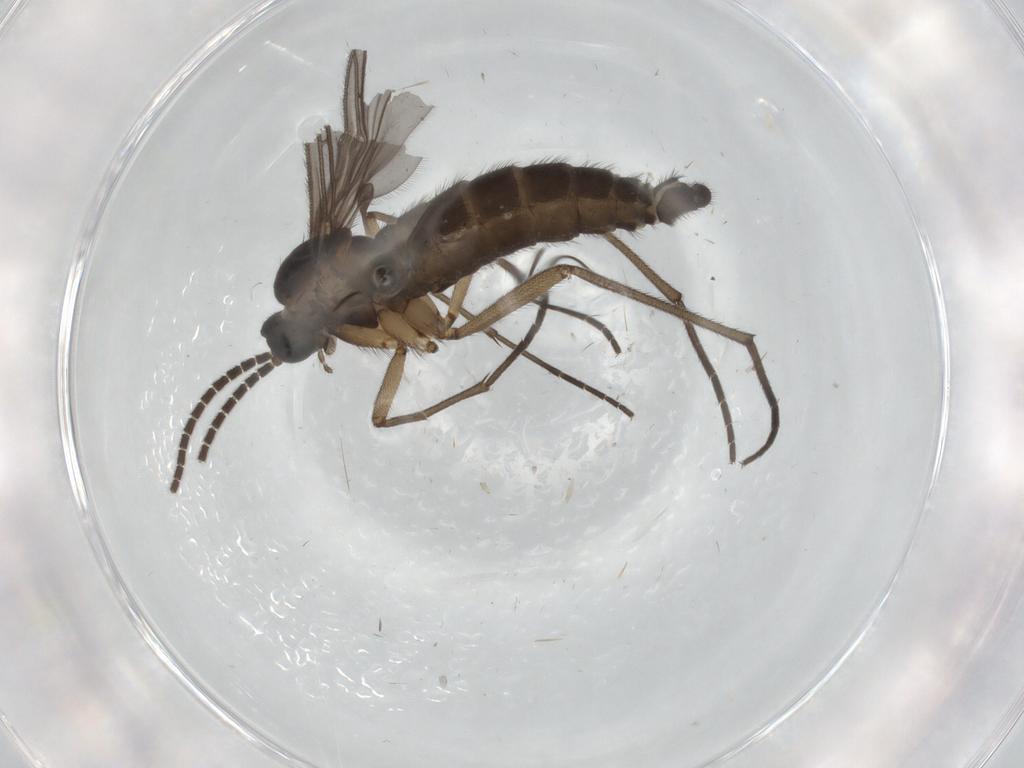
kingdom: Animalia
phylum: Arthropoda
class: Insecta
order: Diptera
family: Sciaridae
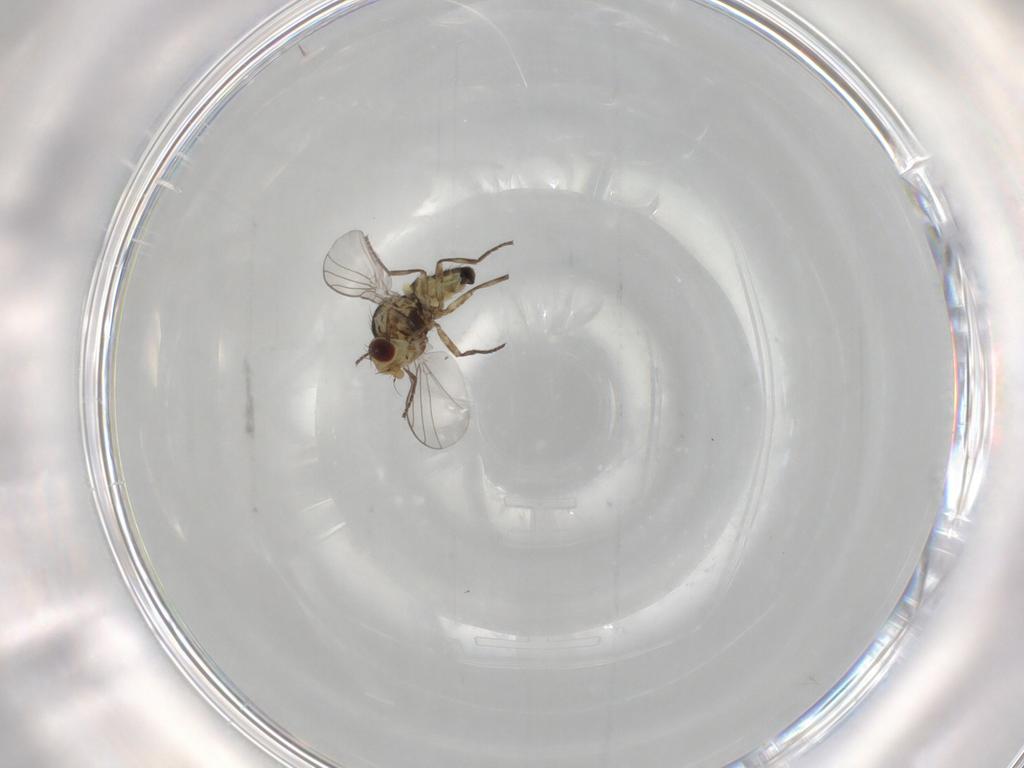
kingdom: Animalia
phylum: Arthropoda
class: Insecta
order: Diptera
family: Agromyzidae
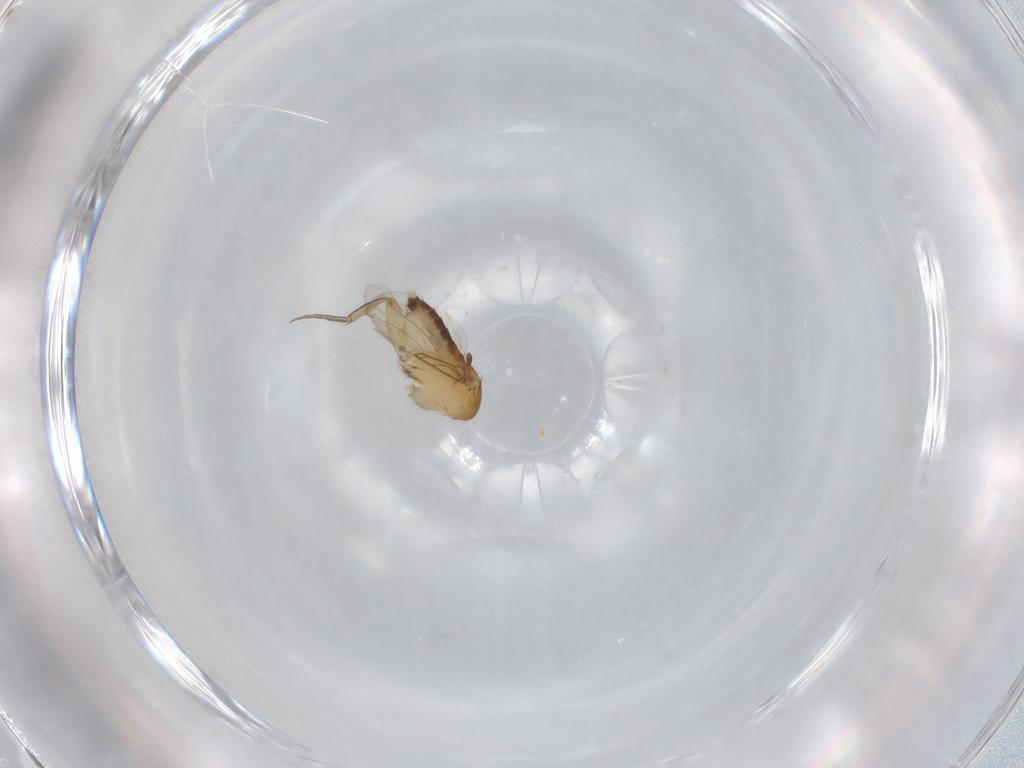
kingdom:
::::
— WHAT YOU HAVE TO DO —
Update the lines of all the records by replacing "phylum" with "division" and leaving everything else unchanged. Omit the pictures from the answer.

— PROBLEM SOLUTION —
kingdom: Animalia
division: Arthropoda
class: Insecta
order: Diptera
family: Sciaridae
kingdom: Animalia
division: Arthropoda
class: Insecta
order: Diptera
family: Agromyzidae
kingdom:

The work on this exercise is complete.